▶ YOUR TASK
Set down every record below exactly as written.

▶ EXERCISE DATA

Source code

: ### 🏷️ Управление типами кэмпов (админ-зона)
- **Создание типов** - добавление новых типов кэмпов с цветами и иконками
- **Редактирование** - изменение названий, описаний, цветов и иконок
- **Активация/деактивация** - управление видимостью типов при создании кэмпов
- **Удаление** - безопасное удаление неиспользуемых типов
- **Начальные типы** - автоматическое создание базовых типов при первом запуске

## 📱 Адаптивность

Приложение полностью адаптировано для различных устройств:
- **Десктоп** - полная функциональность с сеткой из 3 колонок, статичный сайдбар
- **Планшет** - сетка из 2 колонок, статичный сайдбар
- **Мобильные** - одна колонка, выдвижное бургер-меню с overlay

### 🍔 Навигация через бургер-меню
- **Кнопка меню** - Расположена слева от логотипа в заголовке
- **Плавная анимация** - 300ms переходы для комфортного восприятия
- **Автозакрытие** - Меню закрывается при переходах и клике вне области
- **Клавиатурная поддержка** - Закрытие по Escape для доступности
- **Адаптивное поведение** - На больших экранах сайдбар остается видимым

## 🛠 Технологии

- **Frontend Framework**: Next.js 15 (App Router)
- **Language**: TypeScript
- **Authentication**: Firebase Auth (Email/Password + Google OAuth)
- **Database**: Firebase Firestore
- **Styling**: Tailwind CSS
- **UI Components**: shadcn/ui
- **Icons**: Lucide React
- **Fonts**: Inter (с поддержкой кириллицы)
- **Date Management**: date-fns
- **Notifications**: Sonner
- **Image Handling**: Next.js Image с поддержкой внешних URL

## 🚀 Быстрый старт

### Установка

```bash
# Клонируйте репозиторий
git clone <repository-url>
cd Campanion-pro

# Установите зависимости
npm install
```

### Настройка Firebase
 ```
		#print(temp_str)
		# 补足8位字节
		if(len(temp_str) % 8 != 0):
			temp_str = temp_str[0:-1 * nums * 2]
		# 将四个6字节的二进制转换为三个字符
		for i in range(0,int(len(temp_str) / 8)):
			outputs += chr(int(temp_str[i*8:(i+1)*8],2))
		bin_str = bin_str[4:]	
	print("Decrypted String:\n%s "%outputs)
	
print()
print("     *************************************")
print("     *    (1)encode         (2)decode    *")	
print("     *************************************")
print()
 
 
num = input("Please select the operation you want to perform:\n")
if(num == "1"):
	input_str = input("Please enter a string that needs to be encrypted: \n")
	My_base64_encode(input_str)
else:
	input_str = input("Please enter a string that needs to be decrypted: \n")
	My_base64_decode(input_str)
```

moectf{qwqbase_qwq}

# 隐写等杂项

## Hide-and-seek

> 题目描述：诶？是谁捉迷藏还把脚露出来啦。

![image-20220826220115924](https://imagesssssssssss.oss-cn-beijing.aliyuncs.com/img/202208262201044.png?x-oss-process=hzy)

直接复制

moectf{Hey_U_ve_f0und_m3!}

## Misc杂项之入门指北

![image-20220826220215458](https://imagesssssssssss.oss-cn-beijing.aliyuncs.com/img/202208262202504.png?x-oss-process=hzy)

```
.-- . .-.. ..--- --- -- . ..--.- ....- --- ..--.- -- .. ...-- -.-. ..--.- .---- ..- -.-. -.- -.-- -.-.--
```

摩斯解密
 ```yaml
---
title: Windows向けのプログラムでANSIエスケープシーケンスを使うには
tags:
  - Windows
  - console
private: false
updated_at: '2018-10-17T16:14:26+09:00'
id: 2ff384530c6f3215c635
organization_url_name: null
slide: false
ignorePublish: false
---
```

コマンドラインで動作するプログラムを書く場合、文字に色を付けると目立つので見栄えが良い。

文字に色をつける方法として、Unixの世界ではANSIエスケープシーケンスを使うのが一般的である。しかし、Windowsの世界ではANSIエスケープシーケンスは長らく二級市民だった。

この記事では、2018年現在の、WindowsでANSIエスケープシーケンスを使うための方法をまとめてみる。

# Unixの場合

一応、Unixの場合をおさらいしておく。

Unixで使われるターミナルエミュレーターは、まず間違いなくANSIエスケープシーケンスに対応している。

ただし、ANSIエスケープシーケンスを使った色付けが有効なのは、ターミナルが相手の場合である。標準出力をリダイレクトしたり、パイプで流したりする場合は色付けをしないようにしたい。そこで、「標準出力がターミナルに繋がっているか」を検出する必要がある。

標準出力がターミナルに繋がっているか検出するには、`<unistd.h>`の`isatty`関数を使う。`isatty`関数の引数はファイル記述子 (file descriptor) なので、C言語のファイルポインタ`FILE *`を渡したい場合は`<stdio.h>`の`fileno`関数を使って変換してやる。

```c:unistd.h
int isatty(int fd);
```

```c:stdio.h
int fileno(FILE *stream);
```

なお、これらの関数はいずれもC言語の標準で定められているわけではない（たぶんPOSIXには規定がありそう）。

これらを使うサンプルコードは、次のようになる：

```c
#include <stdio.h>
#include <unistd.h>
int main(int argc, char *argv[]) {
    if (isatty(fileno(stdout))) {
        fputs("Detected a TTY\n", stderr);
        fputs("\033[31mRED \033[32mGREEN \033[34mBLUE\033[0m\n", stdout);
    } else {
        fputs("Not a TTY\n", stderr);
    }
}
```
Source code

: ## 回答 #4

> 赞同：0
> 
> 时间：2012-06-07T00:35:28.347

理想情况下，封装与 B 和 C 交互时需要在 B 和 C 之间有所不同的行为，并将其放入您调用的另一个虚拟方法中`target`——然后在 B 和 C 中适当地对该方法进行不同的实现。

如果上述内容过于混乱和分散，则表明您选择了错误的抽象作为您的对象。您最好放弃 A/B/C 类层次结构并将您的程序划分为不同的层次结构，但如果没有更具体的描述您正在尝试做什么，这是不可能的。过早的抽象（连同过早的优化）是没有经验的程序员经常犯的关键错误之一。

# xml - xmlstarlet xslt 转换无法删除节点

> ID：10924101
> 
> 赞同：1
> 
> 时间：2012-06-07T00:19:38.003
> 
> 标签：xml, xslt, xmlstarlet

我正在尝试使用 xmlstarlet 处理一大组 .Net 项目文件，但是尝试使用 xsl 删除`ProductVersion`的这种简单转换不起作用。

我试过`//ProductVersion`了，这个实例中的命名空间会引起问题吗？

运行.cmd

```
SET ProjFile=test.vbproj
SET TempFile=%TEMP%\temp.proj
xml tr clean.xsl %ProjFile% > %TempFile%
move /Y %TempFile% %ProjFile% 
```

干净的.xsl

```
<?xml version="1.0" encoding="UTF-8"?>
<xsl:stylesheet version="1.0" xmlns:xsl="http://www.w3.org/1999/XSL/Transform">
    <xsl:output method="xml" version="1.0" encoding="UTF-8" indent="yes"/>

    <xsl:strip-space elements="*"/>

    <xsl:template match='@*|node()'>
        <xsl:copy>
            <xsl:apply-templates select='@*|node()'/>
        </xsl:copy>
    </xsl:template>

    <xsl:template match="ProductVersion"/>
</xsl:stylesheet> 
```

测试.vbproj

▶ RESPONSE AREA
Source code

: ### 🏷️ Управление типами кэмпов (админ-зона)
- **Создание типов** - добавление новых типов кэмпов с цветами и иконками
- **Редактирование** - изменение названий, описаний, цветов и иконок
- **Активация/деактивация** - управление видимостью типов при создании кэмпов
- **Удаление** - безопасное удаление неиспользуемых типов
- **Начальные типы** - автоматическое создание базовых типов при первом запуске

## 📱 Адаптивность

Приложение полностью адаптировано для различных устройств:
- **Десктоп** - полная функциональность с сеткой из 3 колонок, статичный сайдбар
- **Планшет** - сетка из 2 колонок, статичный сайдбар
- **Мобильные** - одна колонка, выдвижное бургер-меню с overlay

### 🍔 Навигация через бургер-меню
- **Кнопка меню** - Расположена слева от логотипа в заголовке
- **Плавная анимация** - 300ms переходы для комфортного восприятия
- **Автозакрытие** - Меню закрывается при переходах и клике вне области
- **Клавиатурная поддержка** - Закрытие по Escape для доступности
- **Адаптивное поведение** - На больших экранах сайдбар остается видимым

## 🛠 Технологии

- **Frontend Framework**: Next.js 15 (App Router)
- **Language**: TypeScript
- **Authentication**: Firebase Auth (Email/Password + Google OAuth)
- **Database**: Firebase Firestore
- **Styling**: Tailwind CSS
- **UI Components**: shadcn/ui
- **Icons**: Lucide React
- **Fonts**: Inter (с поддержкой кириллицы)
- **Date Management**: date-fns
- **Notifications**: Sonner
- **Image Handling**: Next.js Image с поддержкой внешних URL

## 🚀 Быстрый старт

### Установка

```bash
# Клонируйте репозиторий
git clone <repository-url>
cd Campanion-pro

# Установите зависимости
npm install
```

### Настройка Firebase
 ```
		#print(temp_str)
		# 补足8位字节
		if(len(temp_str) % 8 != 0):
			temp_str = temp_str[0:-1 * nums * 2]
		# 将四个6字节的二进制转换为三个字符
		for i in range(0,int(len(temp_str) / 8)):
			outputs += chr(int(temp_str[i*8:(i+1)*8],2))
		bin_str = bin_str[4:]	
	print("Decrypted String:\n%s "%outputs)
	
print()
print("     *************************************")
print("     *    (1)encode         (2)decode    *")	
print("     *************************************")
print()
 
 
num = input("Please select the operation you want to perform:\n")
if(num == "1"):
	input_str = input("Please enter a string that needs to be encrypted: \n")
	My_base64_encode(input_str)
else:
	input_str = input("Please enter a string that needs to be decrypted: \n")
	My_base64_decode(input_str)
```

moectf{qwqbase_qwq}

# 隐写等杂项

## Hide-and-seek

> 题目描述：诶？是谁捉迷藏还把脚露出来啦。

![image-20220826220115924](https://imagesssssssssss.oss-cn-beijing.aliyuncs.com/img/202208262201044.png?x-oss-process=hzy)

直接复制

moectf{Hey_U_ve_f0und_m3!}

## Misc杂项之入门指北

![image-20220826220215458](https://imagesssssssssss.oss-cn-beijing.aliyuncs.com/img/202208262202504.png?x-oss-process=hzy)

```
.-- . .-.. ..--- --- -- . ..--.- ....- --- ..--.- -- .. ...-- -.-. ..--.- .---- ..- -.-. -.- -.-- -.-.--
```

摩斯解密
 ```yaml
---
title: Windows向けのプログラムでANSIエスケープシーケンスを使うには
tags:
  - Windows
  - console
private: false
updated_at: '2018-10-17T16:14:26+09:00'
id: 2ff384530c6f3215c635
organization_url_name: null
slide: false
ignorePublish: false
---
```

コマンドラインで動作するプログラムを書く場合、文字に色を付けると目立つので見栄えが良い。

文字に色をつける方法として、Unixの世界ではANSIエスケープシーケンスを使うのが一般的である。しかし、Windowsの世界ではANSIエスケープシーケンスは長らく二級市民だった。

この記事では、2018年現在の、WindowsでANSIエスケープシーケンスを使うための方法をまとめてみる。

# Unixの場合

一応、Unixの場合をおさらいしておく。

Unixで使われるターミナルエミュレーターは、まず間違いなくANSIエスケープシーケンスに対応している。

ただし、ANSIエスケープシーケンスを使った色付けが有効なのは、ターミナルが相手の場合である。標準出力をリダイレクトしたり、パイプで流したりする場合は色付けをしないようにしたい。そこで、「標準出力がターミナルに繋がっているか」を検出する必要がある。

標準出力がターミナルに繋がっているか検出するには、`<unistd.h>`の`isatty`関数を使う。`isatty`関数の引数はファイル記述子 (file descriptor) なので、C言語のファイルポインタ`FILE *`を渡したい場合は`<stdio.h>`の`fileno`関数を使って変換してやる。

```c:unistd.h
int isatty(int fd);
```

```c:stdio.h
int fileno(FILE *stream);
```

なお、これらの関数はいずれもC言語の標準で定められているわけではない（たぶんPOSIXには規定がありそう）。

これらを使うサンプルコードは、次のようになる：

```c
#include <stdio.h>
#include <unistd.h>
int main(int argc, char *argv[]) {
    if (isatty(fileno(stdout))) {
        fputs("Detected a TTY\n", stderr);
        fputs("\033[31mRED \033[32mGREEN \033[34mBLUE\033[0m\n", stdout);
    } else {
        fputs("Not a TTY\n", stderr);
    }
}
```
Source code

: ## 回答 #4

> 赞同：0
> 
> 时间：2012-06-07T00:35:28.347

理想情况下，封装与 B 和 C 交互时需要在 B 和 C 之间有所不同的行为，并将其放入您调用的另一个虚拟方法中`target`——然后在 B 和 C 中适当地对该方法进行不同的实现。

如果上述内容过于混乱和分散，则表明您选择了错误的抽象作为您的对象。您最好放弃 A/B/C 类层次结构并将您的程序划分为不同的层次结构，但如果没有更具体的描述您正在尝试做什么，这是不可能的。过早的抽象（连同过早的优化）是没有经验的程序员经常犯的关键错误之一。

# xml - xmlstarlet xslt 转换无法删除节点

> ID：10924101
> 
> 赞同：1
> 
> 时间：2012-06-07T00:19:38.003
> 
> 标签：xml, xslt, xmlstarlet

我正在尝试使用 xmlstarlet 处理一大组 .Net 项目文件，但是尝试使用 xsl 删除`ProductVersion`的这种简单转换不起作用。

我试过`//ProductVersion`了，这个实例中的命名空间会引起问题吗？

运行.cmd

```
SET ProjFile=test.vbproj
SET TempFile=%TEMP%\temp.proj
xml tr clean.xsl %ProjFile% > %TempFile%
move /Y %TempFile% %ProjFile% 
```

干净的.xsl

```
<?xml version="1.0" encoding="UTF-8"?>
<xsl:stylesheet version="1.0" xmlns:xsl="http://www.w3.org/1999/XSL/Transform">
    <xsl:output method="xml" version="1.0" encoding="UTF-8" indent="yes"/>

    <xsl:strip-space elements="*"/>

    <xsl:template match='@*|node()'>
        <xsl:copy>
            <xsl:apply-templates select='@*|node()'/>
        </xsl:copy>
    </xsl:template>

    <xsl:template match="ProductVersion"/>
</xsl:stylesheet> 
```

测试.vbproj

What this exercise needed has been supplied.